◆ 任务条目 A:
根据介绍 Helixyte Green ssDNA 定量试剂的文本摘录回答：
(i) 吸光度法会受到核酸制剂中哪些常见污染物的干扰？
(ii) 该试剂靠哪几种作用的协同与 ssDNA 形成高度发光的复合物？
(iii) 该试剂的线性检测范围是多少？
◆ 任务条目 B:
请接着这段介绍 Helixyte Green ssDNA 定量试剂的文本摘录的最后一句往下续写。

◆ 文本摘录:
_ _ _ _

合成寡核苷酸用于多种分子生物学技术，例如 DNA 测序、定点诱变、DNA 扩增和原位杂交。测量寡核苷酸和 ssDNA 浓度的*常用技术是测定 260 nm (A260) 处的吸光度。然而，吸光度法受到核酸制剂中常见的各种污染物的极大干扰，包括核苷酸、双链核酸和蛋白质。 Helixyte Green ssDNA 定量试剂是定量 ssDNA 和寡核苷酸的**替代品，它的灵敏度和选择性大大提高。 Helixyte Green ssDNA 试剂是一种带正电荷的荧光探针，它与 ssDNA 的疏水基团结合，通过疏水力、氢键和静电相互作用的协同作用形成高度发光的复合物。 Helixyte Green ssDNA 试剂具有极低的固有荧光，与 ssDNA 结合后固有荧光明显增强。它使研究人员能够使用标准分光光度计和荧光素激发和发射波长对低至 100 pg/mL 的寡核苷酸或 ssDNA (~500 pg/mL) 进行定量。这种灵敏度比吸光度法高出几个数量级。可使用荧光酶标仪检测低至 1 ng/mL 的寡核苷酸或 ssDNA。 Helixyte Green ssDNA 试剂具有从 100 pg/mL 到 1 μg/mL 的较大线性检测范围。

_ _ _ _

◆ 所附记录:
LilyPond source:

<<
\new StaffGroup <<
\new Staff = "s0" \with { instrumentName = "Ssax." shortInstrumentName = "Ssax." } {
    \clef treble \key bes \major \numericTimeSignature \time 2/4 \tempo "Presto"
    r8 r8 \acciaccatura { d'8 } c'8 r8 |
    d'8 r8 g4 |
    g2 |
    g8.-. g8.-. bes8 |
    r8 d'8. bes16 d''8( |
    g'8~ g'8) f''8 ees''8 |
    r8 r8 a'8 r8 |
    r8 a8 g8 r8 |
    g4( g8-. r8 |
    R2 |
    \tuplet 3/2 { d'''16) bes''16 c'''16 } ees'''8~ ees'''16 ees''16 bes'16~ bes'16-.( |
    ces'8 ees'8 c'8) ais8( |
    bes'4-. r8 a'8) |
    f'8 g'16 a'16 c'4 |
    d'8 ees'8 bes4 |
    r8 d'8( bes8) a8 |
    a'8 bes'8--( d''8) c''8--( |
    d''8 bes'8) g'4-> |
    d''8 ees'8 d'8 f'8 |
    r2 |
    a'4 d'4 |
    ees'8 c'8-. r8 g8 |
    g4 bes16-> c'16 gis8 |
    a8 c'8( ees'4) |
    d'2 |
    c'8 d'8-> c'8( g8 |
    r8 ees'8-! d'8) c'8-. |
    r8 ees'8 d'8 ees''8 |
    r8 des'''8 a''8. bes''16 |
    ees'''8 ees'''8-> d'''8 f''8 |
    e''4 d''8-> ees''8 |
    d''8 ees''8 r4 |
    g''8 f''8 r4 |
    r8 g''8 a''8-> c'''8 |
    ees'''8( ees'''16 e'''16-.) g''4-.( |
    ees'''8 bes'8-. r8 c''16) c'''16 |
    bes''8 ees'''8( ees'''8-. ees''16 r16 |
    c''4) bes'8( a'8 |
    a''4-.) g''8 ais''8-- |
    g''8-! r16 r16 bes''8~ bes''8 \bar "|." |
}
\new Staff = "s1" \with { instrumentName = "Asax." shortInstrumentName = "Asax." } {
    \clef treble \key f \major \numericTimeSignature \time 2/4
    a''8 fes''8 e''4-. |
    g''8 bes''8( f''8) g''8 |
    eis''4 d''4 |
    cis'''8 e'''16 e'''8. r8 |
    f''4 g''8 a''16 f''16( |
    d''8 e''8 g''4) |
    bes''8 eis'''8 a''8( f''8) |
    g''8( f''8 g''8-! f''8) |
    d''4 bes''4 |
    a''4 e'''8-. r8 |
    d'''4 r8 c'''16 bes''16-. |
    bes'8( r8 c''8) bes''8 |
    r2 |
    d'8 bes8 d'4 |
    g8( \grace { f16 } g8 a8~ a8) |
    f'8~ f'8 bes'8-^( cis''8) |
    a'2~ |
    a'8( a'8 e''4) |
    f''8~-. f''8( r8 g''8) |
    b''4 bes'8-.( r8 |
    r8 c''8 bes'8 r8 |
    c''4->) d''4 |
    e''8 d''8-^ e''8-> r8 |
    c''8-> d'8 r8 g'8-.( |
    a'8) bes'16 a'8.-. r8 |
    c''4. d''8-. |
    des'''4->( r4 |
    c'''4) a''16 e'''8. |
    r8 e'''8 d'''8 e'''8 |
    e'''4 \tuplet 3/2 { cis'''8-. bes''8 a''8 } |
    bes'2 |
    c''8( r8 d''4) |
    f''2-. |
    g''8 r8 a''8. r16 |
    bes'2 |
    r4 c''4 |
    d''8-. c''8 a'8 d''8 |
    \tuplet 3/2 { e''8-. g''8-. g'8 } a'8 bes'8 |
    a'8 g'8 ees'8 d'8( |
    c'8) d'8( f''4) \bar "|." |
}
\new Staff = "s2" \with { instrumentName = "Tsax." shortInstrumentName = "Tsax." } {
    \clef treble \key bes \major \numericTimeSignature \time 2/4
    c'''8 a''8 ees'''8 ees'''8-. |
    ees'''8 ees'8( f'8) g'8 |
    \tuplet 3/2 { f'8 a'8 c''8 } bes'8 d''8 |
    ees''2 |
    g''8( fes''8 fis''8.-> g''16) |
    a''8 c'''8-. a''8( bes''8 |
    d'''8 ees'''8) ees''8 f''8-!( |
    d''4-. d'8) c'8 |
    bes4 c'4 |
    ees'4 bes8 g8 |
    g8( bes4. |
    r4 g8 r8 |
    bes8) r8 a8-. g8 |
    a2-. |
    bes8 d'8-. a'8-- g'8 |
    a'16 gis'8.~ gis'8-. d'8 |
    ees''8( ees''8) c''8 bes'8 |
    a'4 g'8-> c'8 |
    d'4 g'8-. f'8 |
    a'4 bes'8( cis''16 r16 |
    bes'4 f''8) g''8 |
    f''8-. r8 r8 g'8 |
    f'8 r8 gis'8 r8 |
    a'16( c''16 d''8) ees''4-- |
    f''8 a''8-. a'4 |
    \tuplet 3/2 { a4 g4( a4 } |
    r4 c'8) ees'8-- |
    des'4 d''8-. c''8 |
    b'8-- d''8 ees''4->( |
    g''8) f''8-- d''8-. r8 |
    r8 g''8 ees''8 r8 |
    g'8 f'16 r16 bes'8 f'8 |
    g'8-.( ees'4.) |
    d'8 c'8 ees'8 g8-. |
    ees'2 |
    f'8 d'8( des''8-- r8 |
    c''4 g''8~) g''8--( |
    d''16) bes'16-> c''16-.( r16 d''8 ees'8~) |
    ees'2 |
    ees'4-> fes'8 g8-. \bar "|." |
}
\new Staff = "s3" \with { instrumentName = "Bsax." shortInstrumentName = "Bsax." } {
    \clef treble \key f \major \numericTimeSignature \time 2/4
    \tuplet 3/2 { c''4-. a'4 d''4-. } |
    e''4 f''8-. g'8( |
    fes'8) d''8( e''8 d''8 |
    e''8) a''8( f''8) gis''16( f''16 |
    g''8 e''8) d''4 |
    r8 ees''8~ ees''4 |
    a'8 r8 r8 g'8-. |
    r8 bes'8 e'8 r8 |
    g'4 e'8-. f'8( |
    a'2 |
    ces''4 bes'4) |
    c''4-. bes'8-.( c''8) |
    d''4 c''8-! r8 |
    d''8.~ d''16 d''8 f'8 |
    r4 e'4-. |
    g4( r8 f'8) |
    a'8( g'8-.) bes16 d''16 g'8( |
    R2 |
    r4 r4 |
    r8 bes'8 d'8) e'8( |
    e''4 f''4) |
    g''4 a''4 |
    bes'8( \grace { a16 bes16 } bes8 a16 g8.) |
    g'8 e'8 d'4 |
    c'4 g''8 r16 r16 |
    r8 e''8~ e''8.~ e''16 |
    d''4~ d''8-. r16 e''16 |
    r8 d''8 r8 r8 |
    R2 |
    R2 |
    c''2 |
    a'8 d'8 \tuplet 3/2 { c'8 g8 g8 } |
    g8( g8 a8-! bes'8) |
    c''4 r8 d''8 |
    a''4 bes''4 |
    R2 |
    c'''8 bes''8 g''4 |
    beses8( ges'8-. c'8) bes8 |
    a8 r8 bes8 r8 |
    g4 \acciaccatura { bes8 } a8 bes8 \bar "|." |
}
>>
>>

_ _ _ _

◆ 参考答案 A:
(i) 核苷酸、双链核酸和蛋白质。
(ii) 疏水力、氢键和静电相互作用。
(iii) 从 100 pg/mL 到 1 μg/mL。

◆ 参考答案 B:
适用仪器

产品说明书

实验方案

概述

1.添加 100 µL 核酸标准品或测试样品
2.添加 100 µL Helixyte Green ALL溶液
3.在室温下孵育 5-10 分钟
4.检测Ex/Em=490/525 nm 处的荧光强度

注：以下方案是使用 Helixyte Green ssDNA 定量 ssDNA 的示例。打开前让所有成分升至室温。没有关于 Helixyte Green ssDNA 染色剂的致突变性或毒性的数据。由于该试剂与核酸结合，因此应将其视为潜在的诱变剂并小心处理。应特别小心处理 DMSO 原液，因为已知 DMSO 可促进有机分子进入组织。

溶液制备
ssDNA 标准溶液
将 10 uL 100 ug/mL ssDNA 标准溶液（未提供）添加到您选择的 190 uL 缓冲液中以获得 5 ug/mL 标准溶液，然后进行 1:3 稀释以获得连续稀释的 ssDNA 标准 (SS2-SS7) .请使用AAT Bioquest连续稀释计算器以方便数据处理。

Helixyte Green ssDNA 工作溶液
将 100 μL Helixyte Green ssDNA 试剂加入您选择的 10 mL 缓冲液中，制备 Helixyte™ Green ssDNA 工作溶液。 通过用箔纸覆盖或将其置于黑暗中来保护工作溶液免受光照。
注意：建议在塑料容器而不是玻璃容器中制备工作溶液，因为染料可能会吸附到玻璃表面。 为获得*佳效果，该溶液应在稀释后几小时内使用。
注意：10 mL 的工作溶液对于一个 96 孔板就足够了。
注意：10 mM Tris-HCl (pH 8.0) 和 0.1 mM EDTA 可用于制备工作溶液和标准品。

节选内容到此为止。